## Page extract
"""

[long] Recovery handling in TXN branch

Sat Aug 21 22:58:51 CEST 2004

On Fri, 20 Aug 2004, Pavel Kankovsky wrote:

> 1. Whenever a process starts, it tries to acquire an exclusive lock on
> LCKF. It does not wait for it.
> 
> 1a. If it gets an exclusive lock, it sets one cell of APRT to 1, locks it,
> and clears the rest. It checks CLNF and resets it (and makes this change

Oops. The program holding an exclusive lock can crash before it 
reinitializes APRT. Another process might fail to get an exclusive lock
but get a shared lock (after the 1st process crashes) and think it is ok 
to use the db even when the recovery is needed.

What a stupid mistake! How embarrasing!

Here is a revised and simplified algorithm (without CLNF--its maintenance
was too complex and error-prone):

1. Check APRT for zombie cells. Go to 3 if no zombie cells are found.
2. Acquire an exclusive lock on LCKF. Go back to 1 if you fail.
   Re-check APRT and go to 3 unless any zombie cells are found.
   Otherwise, run the recovery, clear APRT, demote the exlusive lock on 
   LCKF to a shared lock and go to 4.
3. Acquire a shared lock on LCKF. Go back to 1 if you fail.
4. Find a free APRT cell, lock it, check that it is still free
   (abort if it is not). Put 1 into the cell, and commit the change
   to non-volatile memory.
5. Do the work. Monitor APRT in the meantime, abort when a zombie
   cell is found.
6. Clear your APRT cell, release locks on APRT and LCKF.

Ok, I admit it. This algorithm is nothing but a refinement of Matthias' 
one.

--Pavel Kankovsky aka Peak  [ Boycott Microsoft--http://www.vcnet.com/bms ]
"Resistance is futile. Open your source code and prepare for assimilation."

"""

## Given records
"""

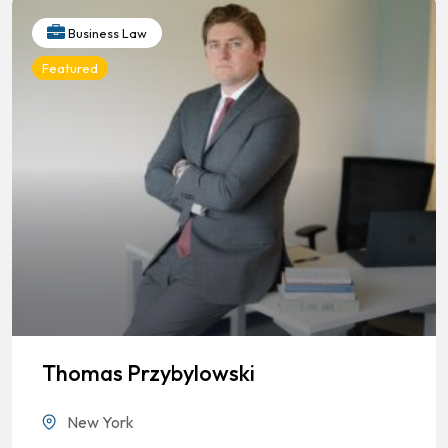
Business Law
Featured
Thomas Przybylowski
New York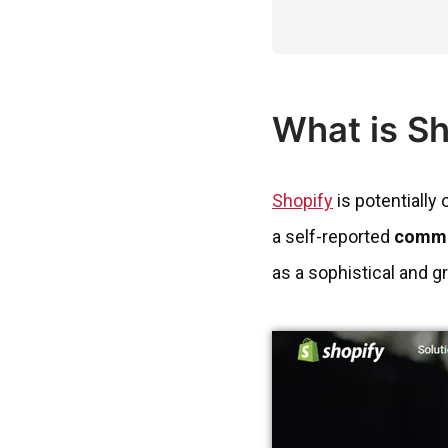
What is S
Shopify
is potentially
a self-reported
comme
as a sophistical and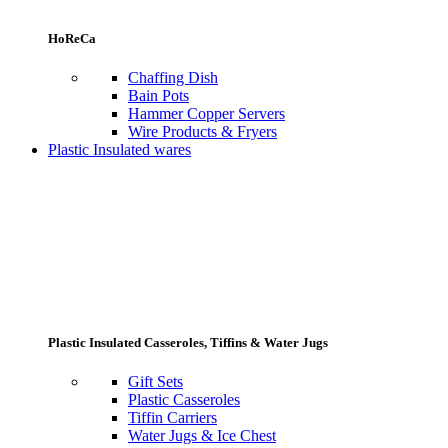
HoReCa
Chaffing Dish
Bain Pots
Hammer Copper Servers
Wire Products & Fryers
Plastic Insulated wares
Plastic Insulated Casseroles, Tiffins & Water Jugs
Gift Sets
Plastic Casseroles
Tiffin Carriers
Water Jugs & Ice Chest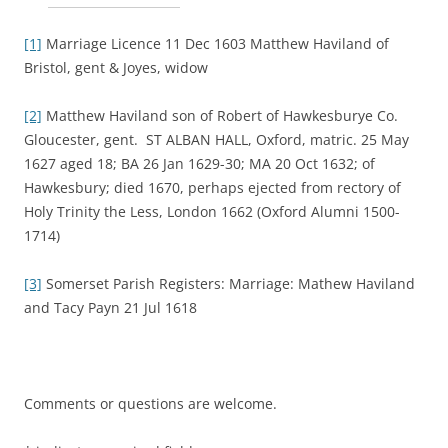
[1]
Marriage Licence 11 Dec 1603 Matthew Haviland of
Bristol, gent & Joyes, widow
[2]
Matthew Haviland son of Robert of Hawkesburye Co.
Gloucester, gent. ST ALBAN HALL, Oxford, matric. 25 May
1627 aged 18; BA 26 Jan 1629-30; MA 20 Oct 1632; of
Hawkesbury; died 1670, perhaps ejected from rectory of
Holy Trinity the Less, London 1662 (Oxford Alumni 1500-
1714)
[3]
Somerset Parish Registers: Marriage: Mathew Haviland
and Tacy Payn 21 Jul 1618
Comments or questions are welcome.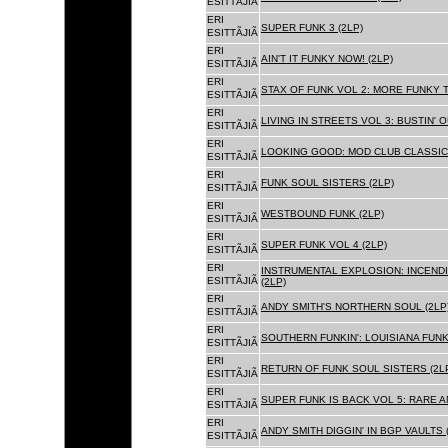
ESITTÃJIÃ
ERI
SUPER FUNK 3 (2LP)
ESITTÃJIÃ
ERI
AIN'T IT FUNKY NOW! (2LP)
ESITTÃJIÃ
ERI
STAX OF FUNK VOL 2: MORE FUNKY T
ESITTÃJIÃ
ERI
LIVING IN STREETS VOL 3: BUSTIN' 
ESITTÃJIÃ
ERI
LOOKING GOOD: MOD CLUB CLASSICS
ESITTÃJIÃ
ERI
FUNK SOUL SISTERS (2LP)
ESITTÃJIÃ
ERI
WESTBOUND FUNK (2LP)
ESITTÃJIÃ
ERI
SUPER FUNK VOL 4 (2LP)
ESITTÃJIÃ
ERI
INSTRUMENTAL EXPLOSION: INCENDI
ESITTÃJIÃ
(2LP)
ERI
ANDY SMITH'S NORTHERN SOUL (2LP
ESITTÃJIÃ
ERI
SOUTHERN FUNKIN': LOUISIANA FUNK
ESITTÃJIÃ
ERI
RETURN OF FUNK SOUL SISTERS (2L
ESITTÃJIÃ
ERI
SUPER FUNK IS BACK VOL 5: RARE A
ESITTÃJIÃ
ERI
ANDY SMITH DIGGIN' IN BGP VAULTS 
ESITTÃJIÃ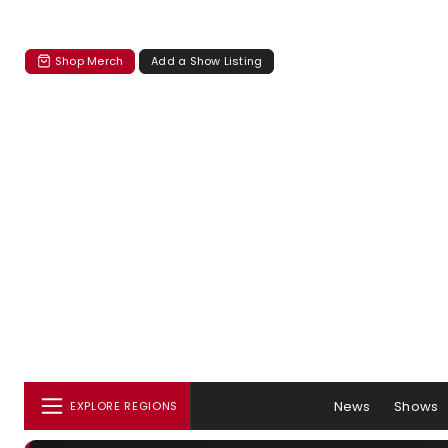
Shop Merch
Add a Show Listing
News
Shows
EXPLORE REGIONS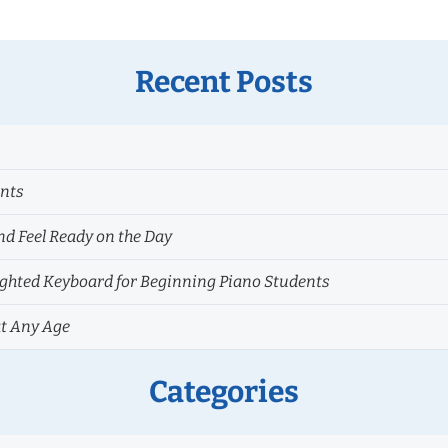
Recent Posts
ents
nd Feel Ready on the Day
hted Keyboard for Beginning Piano Students
at Any Age
Categories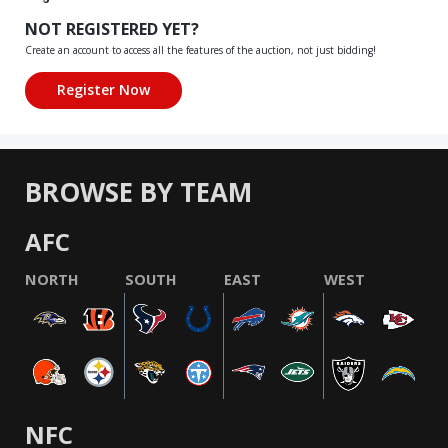
NOT REGISTERED YET?
Create an account to access all the features of the auction, not just bidding!
BROWSE BY TEAM
AFC
NORTH
SOUTH
EAST
WEST
NFC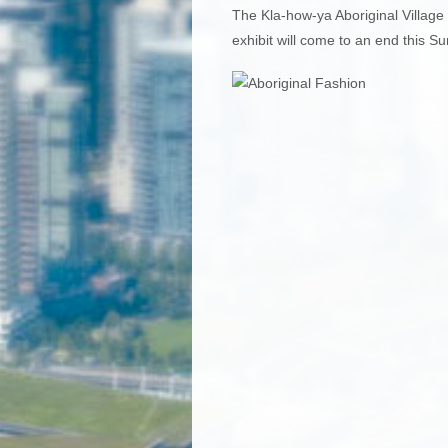
The Kla-how-ya Aboriginal Village 
exhibit will come to an end this S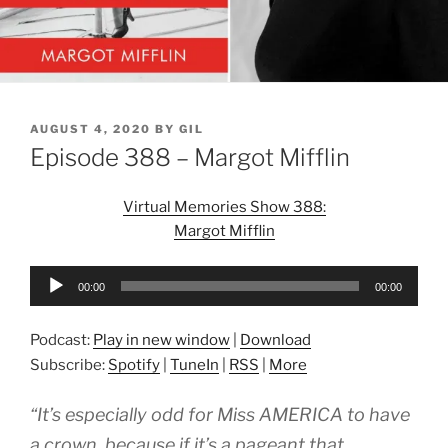
POSTED
AUGUST 4, 2020
BY
GIL
ON
Episode 388 – Margot Mifflin
Virtual Memories Show 388:
Margot Mifflin
Audio
00:00
00:00
Player
Podcast:
Play in new window
|
Download
Subscribe:
Spotify
|
TuneIn
|
RSS
|
More
“It’s especially odd for Miss AMERICA to have
a crown, because if it’s a pageant that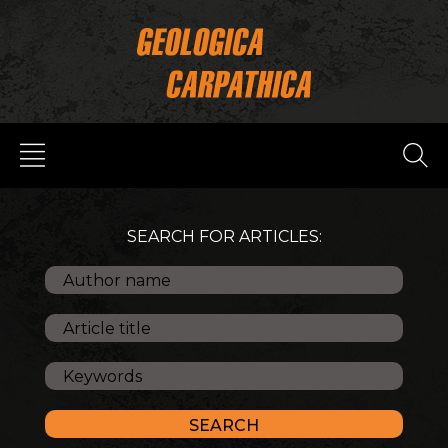
SEARCH FOR ARTICLES: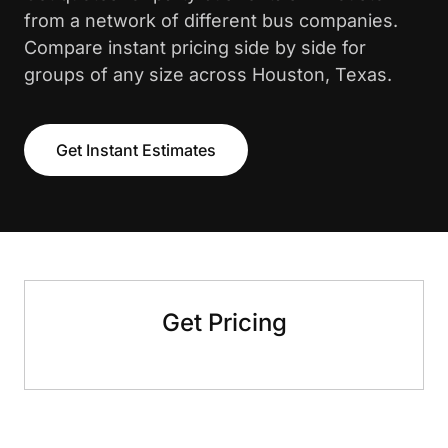
from a network of different bus companies.
Compare instant pricing side by side for
groups of any size across Houston, Texas.
Get Instant Estimates
Get Pricing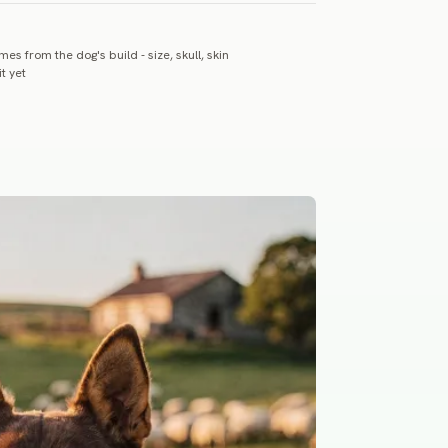
es from the dog's build - size, skull, skin
t yet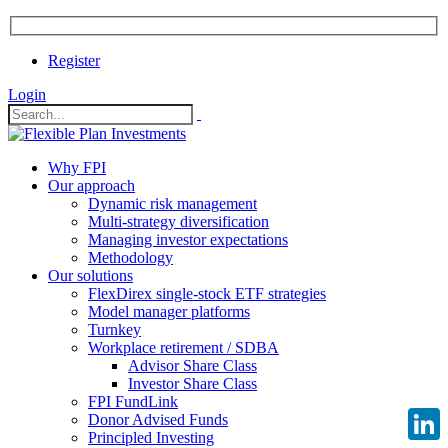
Register
Login
Why FPI
Our approach
Dynamic risk management
Multi-strategy diversification
Managing investor expectations
Methodology
Our solutions
FlexDirex single-stock ETF strategies
Model manager platforms
Turnkey
Workplace retirement / SDBA
Advisor Share Class
Investor Share Class
FPI FundLink
Donor Advised Funds
Principled Investing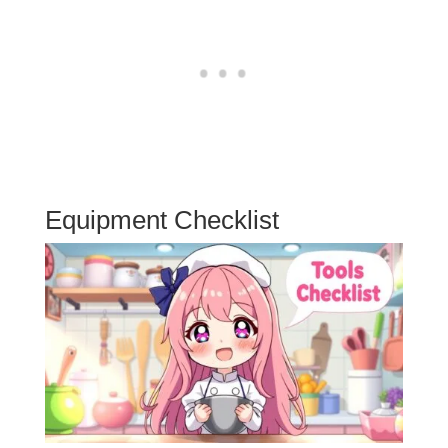
Equipment Checklist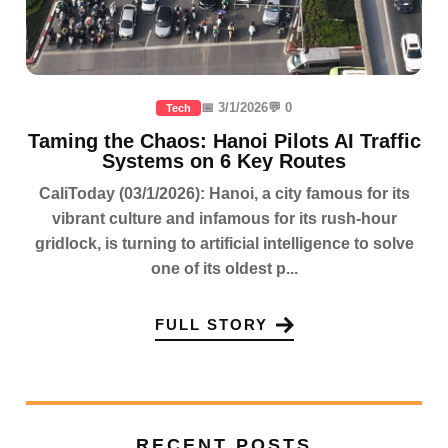
📅 3/1/2026
💬 0
Tech
Taming the Chaos: Hanoi Pilots AI Traffic
Systems on 6 Key Routes
CaliToday (03/1/2026): Hanoi, a city famous for its
vibrant culture and infamous for its rush-hour
gridlock, is turning to artificial intelligence to solve
one of its oldest p...
FULL STORY
RECENT POSTS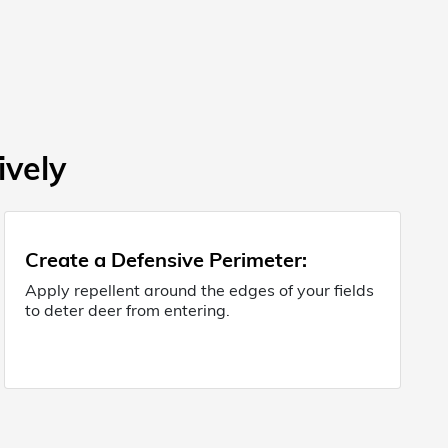
ively
Create a Defensive Perimeter:
Apply repellent around the edges of your fields
to deter deer from entering.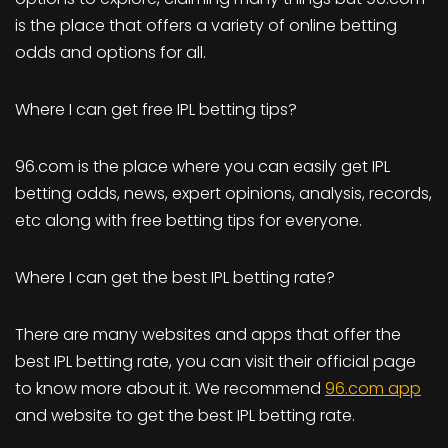
is the place that offers a variety of online betting
odds and options for all.
Where I can get free IPL betting tips?
96.com is the place where you can easily get IPL
betting odds, news, expert opinions, analysis, records,
etc along with free betting tips for everyone.
Where I can get the best IPL betting rate?
There are many websites and apps that offer the
best IPL betting rate, you can visit their official page
to know more about it. We recommend
96.com app
and website to get the best IPL betting rate.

"""

## What you will do
1/ Translate into German this sentence from the post on recovery handling in the TXN branch: "The program holding an exclusive lock can crash before it reinitializes APRT."
2/ Reproduce everything in the post on recovery handling in the TXN branch from "What a stupid" down to "no zombie cells are found.", swapping "zombie" for "orphaned" wherever it occurs.
3/ Summarize the post on recovery handling in the TXN branch in two sentences.

## Answers given
1/ Das Programm, das eine exklusive Sperre hält, kann abstürzen, bevor es APRT neu initialisiert.

2/
What a stupid mistake! How embarrasing!

Here is a revised and simplified algorithm (without CLNF--its maintenance
was too complex and error-prone):

1. Check APRT for orphaned cells. Go to 3 if no orphaned cells are found.

3/ The writer points out a flaw in an earlier step: a process holding the exclusive lock on LCKF can crash before reinitializing APRT, so another process could get a shared lock and use the database even when recovery is needed. A revised, simplified algorithm without CLNF follows, in which a process checks APRT for zombie cells, runs recovery under an exclusive lock if any are found, claims and marks a free APRT cell, does its work while watching for zombie cells, and finally clears its cell and releases its locks.